++++ EXERCISE MATERIAL

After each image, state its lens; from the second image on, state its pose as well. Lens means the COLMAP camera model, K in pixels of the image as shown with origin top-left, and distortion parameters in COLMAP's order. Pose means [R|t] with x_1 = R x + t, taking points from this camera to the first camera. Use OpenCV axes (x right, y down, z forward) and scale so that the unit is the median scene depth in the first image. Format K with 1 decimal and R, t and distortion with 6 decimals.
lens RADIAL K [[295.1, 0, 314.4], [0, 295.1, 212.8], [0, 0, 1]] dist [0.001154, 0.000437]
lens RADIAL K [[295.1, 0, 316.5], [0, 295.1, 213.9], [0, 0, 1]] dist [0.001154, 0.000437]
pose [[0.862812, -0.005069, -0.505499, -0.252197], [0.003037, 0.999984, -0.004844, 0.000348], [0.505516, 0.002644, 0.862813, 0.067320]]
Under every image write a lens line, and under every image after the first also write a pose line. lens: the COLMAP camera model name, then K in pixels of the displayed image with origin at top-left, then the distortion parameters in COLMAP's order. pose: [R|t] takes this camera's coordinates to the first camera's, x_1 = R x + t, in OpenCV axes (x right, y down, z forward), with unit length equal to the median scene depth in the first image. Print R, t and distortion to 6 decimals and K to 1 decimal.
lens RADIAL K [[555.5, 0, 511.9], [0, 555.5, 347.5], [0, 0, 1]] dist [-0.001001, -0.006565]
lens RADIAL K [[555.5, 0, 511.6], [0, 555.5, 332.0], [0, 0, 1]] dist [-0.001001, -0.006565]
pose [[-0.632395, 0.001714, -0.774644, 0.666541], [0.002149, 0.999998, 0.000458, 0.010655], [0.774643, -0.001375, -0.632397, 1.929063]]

++++++++
++++ EXERCISE MATERIAL

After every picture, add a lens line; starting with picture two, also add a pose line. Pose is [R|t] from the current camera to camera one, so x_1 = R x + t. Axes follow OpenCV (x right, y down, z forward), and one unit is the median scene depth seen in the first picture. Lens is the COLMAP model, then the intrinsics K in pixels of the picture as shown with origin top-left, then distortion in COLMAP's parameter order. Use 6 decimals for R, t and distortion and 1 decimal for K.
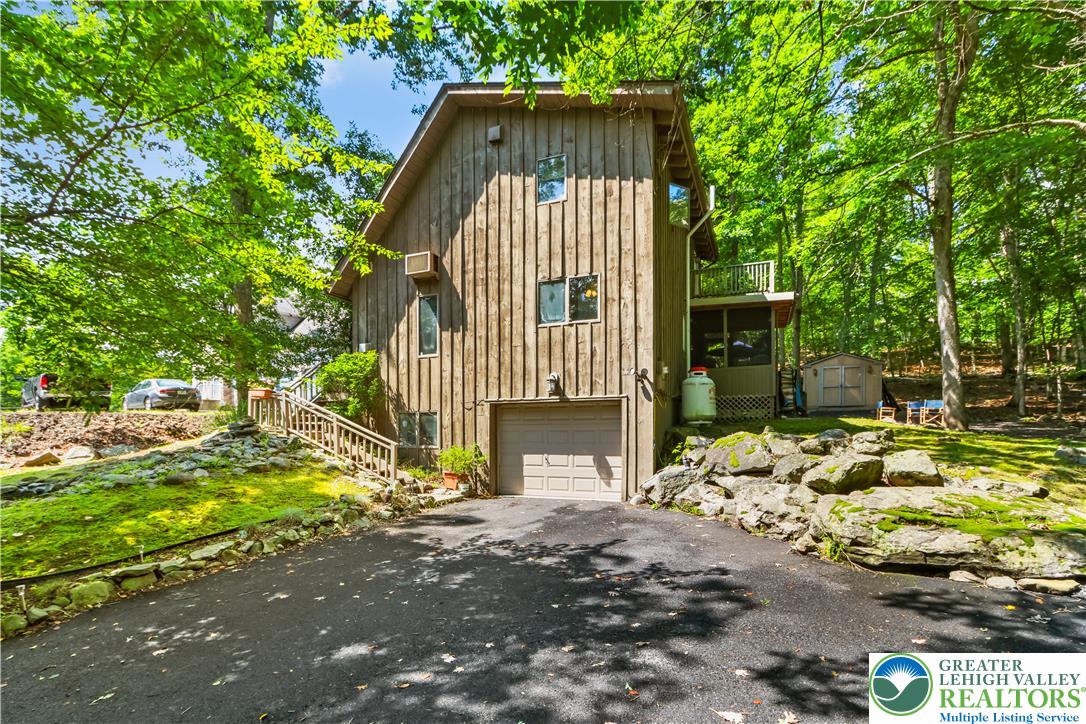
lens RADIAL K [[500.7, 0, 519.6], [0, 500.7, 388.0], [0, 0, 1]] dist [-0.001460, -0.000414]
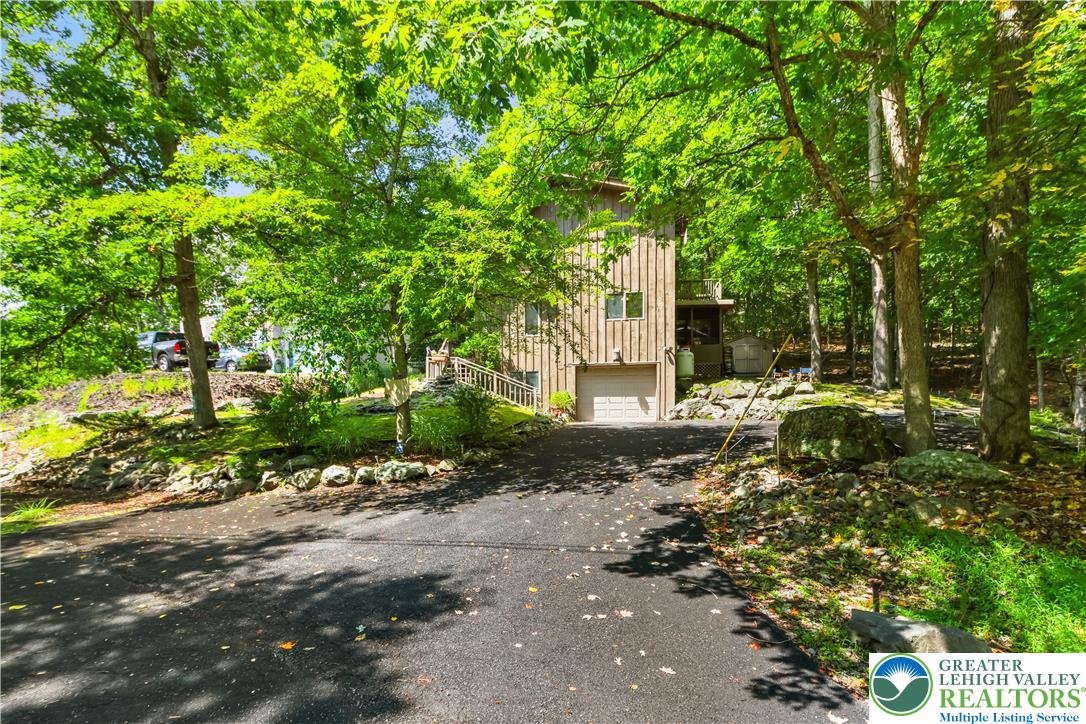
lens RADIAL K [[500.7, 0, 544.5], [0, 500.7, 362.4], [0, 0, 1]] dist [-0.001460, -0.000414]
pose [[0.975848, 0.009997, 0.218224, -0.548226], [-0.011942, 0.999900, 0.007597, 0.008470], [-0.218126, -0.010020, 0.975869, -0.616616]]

++++++++
++++ EXERCISE MATERIAL

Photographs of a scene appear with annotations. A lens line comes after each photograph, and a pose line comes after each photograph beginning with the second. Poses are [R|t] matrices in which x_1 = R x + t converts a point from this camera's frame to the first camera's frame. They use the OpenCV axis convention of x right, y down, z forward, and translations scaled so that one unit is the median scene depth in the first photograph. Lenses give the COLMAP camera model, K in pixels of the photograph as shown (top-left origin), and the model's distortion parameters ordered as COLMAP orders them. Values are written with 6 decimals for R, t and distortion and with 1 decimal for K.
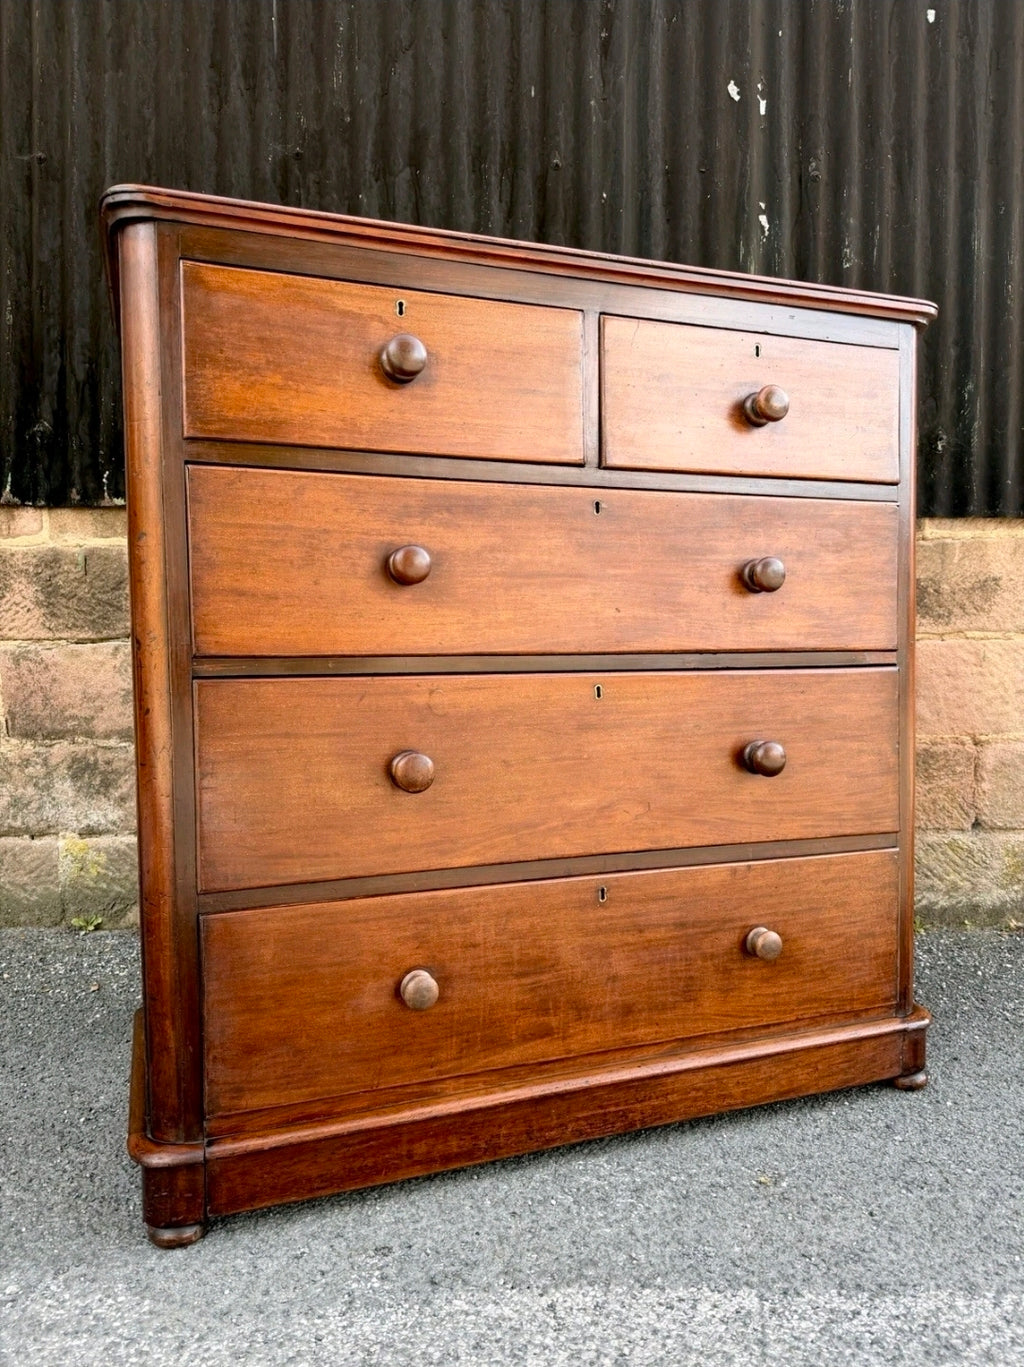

++++++++

- **WORK INSTRUCTION**
Recast the records as a numbered list, starting at the line that has "After every picture, add" and stopping after the line that has "-0.010020, 0.975869, -0.616616]]". Skip blank lines, and leave the pictures out.

- **COMPLETED EXERCISE**
1. After every picture, add a lens line; starting with picture two, also add a pose line. Pose is [R|t] from the current camera to camera one, so x_1 = R x + t. Axes follow OpenCV (x right, y down, z forward), and one unit is the median scene depth seen in the first picture. Lens is the COLMAP model, then the intrinsics K in pixels of the picture as shown with origin top-left, then distortion in COLMAP's parameter order. Use 6 decimals for R, t and distortion and 1 decimal for K.
2. lens RADIAL K [[500.7, 0, 519.6], [0, 500.7, 388.0], [0, 0, 1]] dist [-0.001460, -0.000414]
3. lens RADIAL K [[500.7, 0, 544.5], [0, 500.7, 362.4], [0, 0, 1]] dist [-0.001460, -0.000414]
4. pose [[0.975848, 0.009997, 0.218224, -0.548226], [-0.011942, 0.999900, 0.007597, 0.008470], [-0.218126, -0.010020, 0.975869, -0.616616]]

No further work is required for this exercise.